With friends, family, and romantic partners, we have much to tell and hear. What we communicate, however, depends not only on the content of what we say but also on the structure.

In particular, grammatical structure can end up encouraging or disrupting effective communication. Let's focus on the disruptive consequences of faulty grammar and how to contend with these consequences.

Psychological Effects of Troublesome Grammar

Changes in Our Physiology. A 2024 study in the U.K. reveals that our bodies show physiological signs of stress when we hear misused grammar.

Researchers Dagmar Divjak, Hui Sun, and Petar Milin used heart rate variability to measure stress as people listened to passages of speech that varied in the density of grammatical mistakes. (Intervals between successive heartbeats are more variable when calm and more tightly regular when stressed.)

As measured by heart rate variability, stress levels increased while people listened to ungrammatical speech, with the amount of stress rising as a function of grammatical errors. That is, cardiovascular response to the violation of grammatical rules grew stronger as the violations became more frequent.

The researchers concluded that over the course of our lives, we assimilate language usage patterns, expect them, and respond negatively when they're violated in speech.

Evaluation of Online Dating Profiles. People who post dating profiles containing grammatical mistakes are evaluated as socially and romantically less attractive than those with grammatical profiles.

+---+

DIRECTIONS FOR THIS TASK:
Reproduce the grammar passage between "As measured by" and "with grammatical profiles.", inclusive. The rows that follow come from a separate source.

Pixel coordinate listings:

+---+

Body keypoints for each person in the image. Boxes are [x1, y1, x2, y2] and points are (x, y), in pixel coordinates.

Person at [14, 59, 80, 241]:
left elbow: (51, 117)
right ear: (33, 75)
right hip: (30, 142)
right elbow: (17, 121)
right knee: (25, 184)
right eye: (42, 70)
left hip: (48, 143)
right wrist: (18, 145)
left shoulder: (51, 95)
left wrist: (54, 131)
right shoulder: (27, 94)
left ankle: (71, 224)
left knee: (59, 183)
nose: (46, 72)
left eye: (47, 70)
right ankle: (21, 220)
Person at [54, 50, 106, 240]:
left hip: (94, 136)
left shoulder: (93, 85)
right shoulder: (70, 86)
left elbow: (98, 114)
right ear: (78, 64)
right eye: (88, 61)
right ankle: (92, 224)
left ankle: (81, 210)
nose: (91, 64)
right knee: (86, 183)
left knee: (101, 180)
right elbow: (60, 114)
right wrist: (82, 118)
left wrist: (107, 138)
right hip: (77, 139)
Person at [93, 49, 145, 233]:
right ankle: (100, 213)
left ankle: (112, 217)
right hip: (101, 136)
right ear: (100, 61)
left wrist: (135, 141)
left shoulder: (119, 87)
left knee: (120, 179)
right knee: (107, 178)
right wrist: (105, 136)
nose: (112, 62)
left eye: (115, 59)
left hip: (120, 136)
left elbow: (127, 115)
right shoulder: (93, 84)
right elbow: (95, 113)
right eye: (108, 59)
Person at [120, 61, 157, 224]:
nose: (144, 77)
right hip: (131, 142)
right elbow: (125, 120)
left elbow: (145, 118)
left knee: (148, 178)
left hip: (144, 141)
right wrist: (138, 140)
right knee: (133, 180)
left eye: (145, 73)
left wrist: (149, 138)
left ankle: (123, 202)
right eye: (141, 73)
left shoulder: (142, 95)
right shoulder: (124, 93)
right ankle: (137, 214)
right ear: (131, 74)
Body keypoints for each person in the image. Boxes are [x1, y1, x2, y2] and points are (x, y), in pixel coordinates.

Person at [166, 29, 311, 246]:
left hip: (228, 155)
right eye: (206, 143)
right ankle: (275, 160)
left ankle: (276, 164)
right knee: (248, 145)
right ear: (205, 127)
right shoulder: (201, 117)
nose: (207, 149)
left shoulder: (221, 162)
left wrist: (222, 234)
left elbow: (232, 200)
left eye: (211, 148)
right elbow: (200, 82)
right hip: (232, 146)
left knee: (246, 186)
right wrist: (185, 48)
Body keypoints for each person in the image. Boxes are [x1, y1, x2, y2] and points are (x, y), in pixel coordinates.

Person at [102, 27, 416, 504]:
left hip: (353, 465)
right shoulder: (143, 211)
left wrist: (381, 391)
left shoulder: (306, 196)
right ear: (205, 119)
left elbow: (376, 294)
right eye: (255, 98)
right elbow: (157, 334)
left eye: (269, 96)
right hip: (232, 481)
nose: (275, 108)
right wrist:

+---+

PROBLEM SOLUTION:
As measured by heart rate variability, stress levels increased while people listened to ungrammatical speech, with the amount of stress rising as a function of grammatical errors. That is, cardiovascular response to the violation of grammatical rules grew stronger as the violations became more frequent.

The researchers concluded that over the course of our lives, we assimilate language usage patterns, expect them, and respond negatively when they're violated in speech.

Evaluation of Online Dating Profiles. People who post dating profiles containing grammatical mistakes are evaluated as socially and romantically less attractive than those with grammatical profiles.